------ Available data

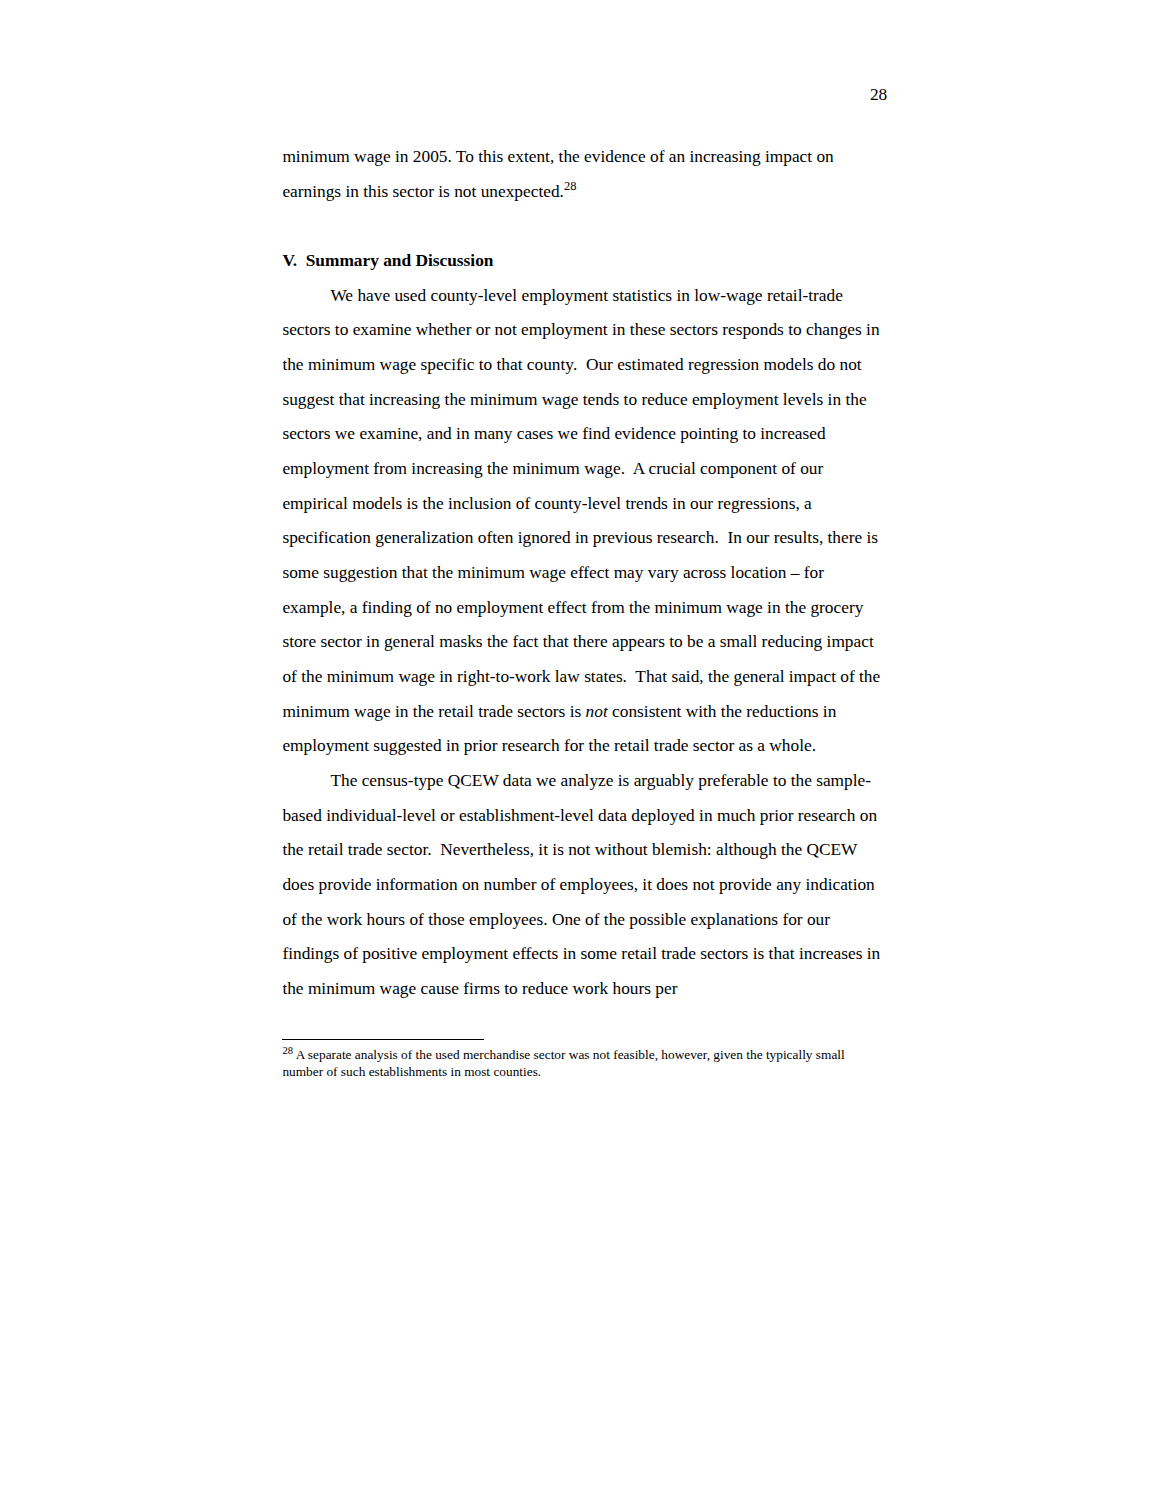28
minimum wage in 2005. To this extent, the evidence of an increasing impact on earnings in this sector is not unexpected.28
V. Summary and Discussion
We have used county-level employment statistics in low-wage retail-trade sectors to examine whether or not employment in these sectors responds to changes in the minimum wage specific to that county. Our estimated regression models do not suggest that increasing the minimum wage tends to reduce employment levels in the sectors we examine, and in many cases we find evidence pointing to increased employment from increasing the minimum wage. A crucial component of our empirical models is the inclusion of county-level trends in our regressions, a specification generalization often ignored in previous research. In our results, there is some suggestion that the minimum wage effect may vary across location – for example, a finding of no employment effect from the minimum wage in the grocery store sector in general masks the fact that there appears to be a small reducing impact of the minimum wage in right-to-work law states. That said, the general impact of the minimum wage in the retail trade sectors is not consistent with the reductions in employment suggested in prior research for the retail trade sector as a whole.
The census-type QCEW data we analyze is arguably preferable to the sample-based individual-level or establishment-level data deployed in much prior research on the retail trade sector. Nevertheless, it is not without blemish: although the QCEW does provide information on number of employees, it does not provide any indication of the work hours of those employees. One of the possible explanations for our findings of positive employment effects in some retail trade sectors is that increases in the minimum wage cause firms to reduce work hours per
28 A separate analysis of the used merchandise sector was not feasible, however, given the typically small number of such establishments in most counties.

------------

**Problem details**. Copy the data precisely. Skip every picture.

**Answer to the exercise**.
28
minimum wage in 2005. To this extent, the evidence of an increasing impact on earnings in this sector is not unexpected.28
V. Summary and Discussion
We have used county-level employment statistics in low-wage retail-trade sectors to examine whether or not employment in these sectors responds to changes in the minimum wage specific to that county. Our estimated regression models do not suggest that increasing the minimum wage tends to reduce employment levels in the sectors we examine, and in many cases we find evidence pointing to increased employment from increasing the minimum wage. A crucial component of our empirical models is the inclusion of county-level trends in our regressions, a specification generalization often ignored in previous research. In our results, there is some suggestion that the minimum wage effect may vary across location – for example, a finding of no employment effect from the minimum wage in the grocery store sector in general masks the fact that there appears to be a small reducing impact of the minimum wage in right-to-work law states. That said, the general impact of the minimum wage in the retail trade sectors is not consistent with the reductions in employment suggested in prior research for the retail trade sector as a whole.
The census-type QCEW data we analyze is arguably preferable to the sample-based individual-level or establishment-level data deployed in much prior research on the retail trade sector. Nevertheless, it is not without blemish: although the QCEW does provide information on number of employees, it does not provide any indication of the work hours of those employees. One of the possible explanations for our findings of positive employment effects in some retail trade sectors is that increases in the minimum wage cause firms to reduce work hours per
28 A separate analysis of the used merchandise sector was not feasible, however, given the typically small number of such establishments in most counties.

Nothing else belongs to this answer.